‘Cycling’ HIV Drug Therapy Appears to Do ‘Little or No Damage,’ NIAID Study Says
HIV-positive patients who "cycle" their antiretroviral drug therapy at weekly intervals do "little or no damage" to their health, according to a new study from the National Institute of Allergy and Infectious Diseases presented yesterday at the 8th Conference on Retroviruses and Opportunistic Infections in Chicago, the Washington Post reports. The study of 10 patients is "far from definitive," but if the findings are verified by further studies, patients may be able to "cut in half" the amount of time they have to undergo the sometimes toxic drug treatment. In the study, patients received therapy for seven days, then went off the drugs for seven days, during which time the virus remained "fully suppressed." However, when two patients failed to resume therapy after seven days, HIV became detectable in their bloodstreams "soon after." Several of the patients continued the therapy for 10 months and showed "no evidence of damage to their immune systems or the development of resistant strains of the virus," as was feared. Researchers do not yet know if cycling will lead to drug resistance or reduce the side effects of the antiretroviral medications. Dr. Anthony Fauci, head of NIAID, said more study is needed and cautioned patients against cycling their medications without the advice of their doctor. "We don't want people to do this on their own," he added. Fauci and his colleagues originally hoped that patients could be "weaned off antiretroviral drugs for prolonged periods," but altered their course of treatment to the weekly cycles after a study of 24 patients on a two-months-on, one-month-off schedule showed that the virus "rebounded vigorously" in the off-month. Researchers had hoped that with each off-cycle, the body would be able to "control the virus longer, or push it lower, without the help of pharmaceuticals," but this was not the case (Brown, Washington Post, 2/8).

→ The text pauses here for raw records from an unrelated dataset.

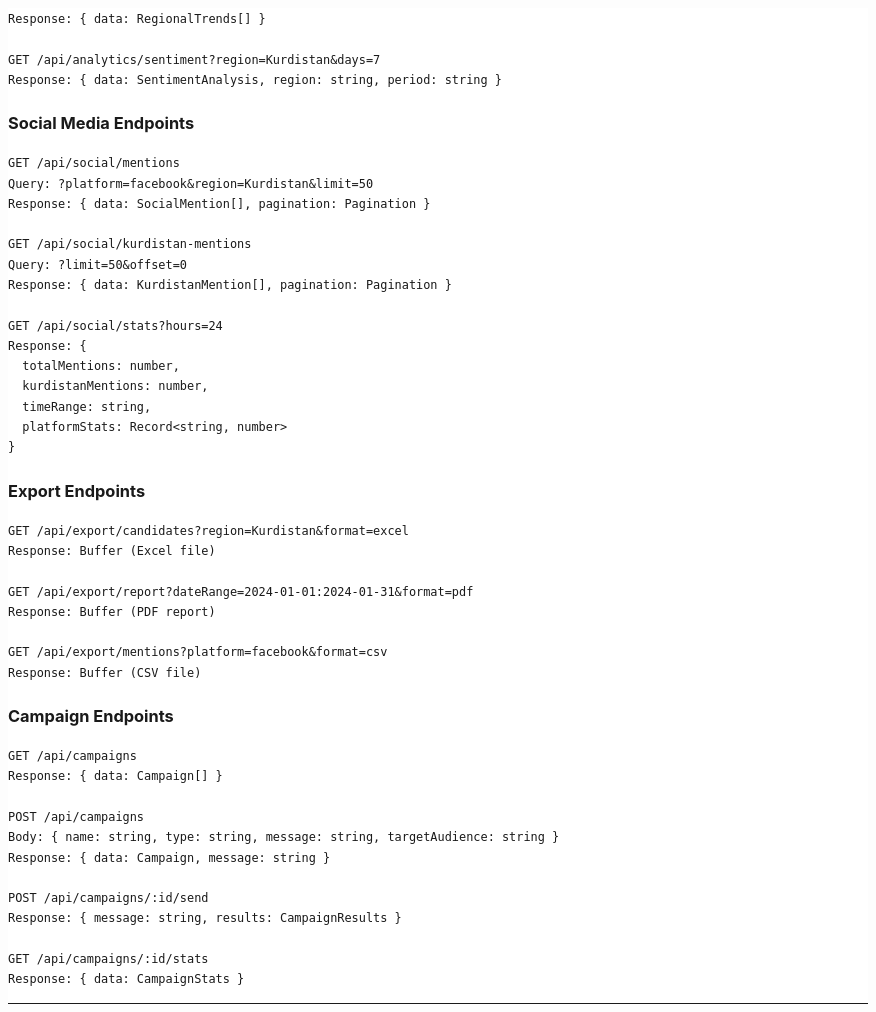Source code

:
 ```
Response: { data: RegionalTrends[] }

GET /api/analytics/sentiment?region=Kurdistan&days=7
Response: { data: SentimentAnalysis, region: string, period: string }
```

### **Social Media Endpoints**
```
GET /api/social/mentions
Query: ?platform=facebook&region=Kurdistan&limit=50
Response: { data: SocialMention[], pagination: Pagination }

GET /api/social/kurdistan-mentions
Query: ?limit=50&offset=0
Response: { data: KurdistanMention[], pagination: Pagination }

GET /api/social/stats?hours=24
Response: {
  totalMentions: number,
  kurdistanMentions: number,
  timeRange: string,
  platformStats: Record<string, number>
}
```

### **Export Endpoints**
```
GET /api/export/candidates?region=Kurdistan&format=excel
Response: Buffer (Excel file)

GET /api/export/report?dateRange=2024-01-01:2024-01-31&format=pdf
Response: Buffer (PDF report)

GET /api/export/mentions?platform=facebook&format=csv
Response: Buffer (CSV file)
```

### **Campaign Endpoints**
```
GET /api/campaigns
Response: { data: Campaign[] }

POST /api/campaigns
Body: { name: string, type: string, message: string, targetAudience: string }
Response: { data: Campaign, message: string }

POST /api/campaigns/:id/send
Response: { message: string, results: CampaignResults }

GET /api/campaigns/:id/stats
Response: { data: CampaignStats }
```

---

'Treatment Interruption' Shows Promise
Several studies reported Tuesday at the conference showed that "treatment interruption" therapies can work in some patients, and noted that the "best outcomes" were seen in patients who were treated soon after becoming infected, the Wall Street Journal reports. The interruption therapies sought to "stimulate" the immune system, instead of merely "hammering" the virus. Dr. Bruce Walker, a researcher at Harvard Medical School, hypothesized, "If patients could be treated very early, then maybe the immune system, sheltered from the onslaught of the virus, might be able to develop a strong counterattack and gain the upper hand." After stopping therapy that had suppressed viral load for at least eight months, four of 14 patients in Walker's study were able to "keep their virus in check" (Schoofs, Wall Street Journal, 2/7). However, patients whose viral load reached 50,000 copies per milliliter of plasma or remained greater than 5000 copies/ml for three consecutive weeks restarted therapy (Walker, "State-of-the-Art Lecture and Summary," retroconference.org, 2/6). After additional on-off cycles, three more patients were able to control their HIV, bringing the success rate to 50%. Walker also found that after a second cessation of therapy, patients were able to control their virus "much longer" than they had after the first cycle: for six months on average compared to one month after the initial therapy cycle. Walker said that just how long the immune system can control the virus without drugs remains an "unanswered question." He added that "given all the uncertainty ... there is no role for this in clinical practice at this time." A study conducted by Dr. Martin Markowitz of the Aaron Diamond AIDS Research Center in New York of 15 newly infected patients who had stopped taking their medications on their own showed that only three patients were able to keep the virus at "low levels." Two of those patients also had a genetic trait "known to help people naturally resist HIV" (Wall Street Journal, 2/7).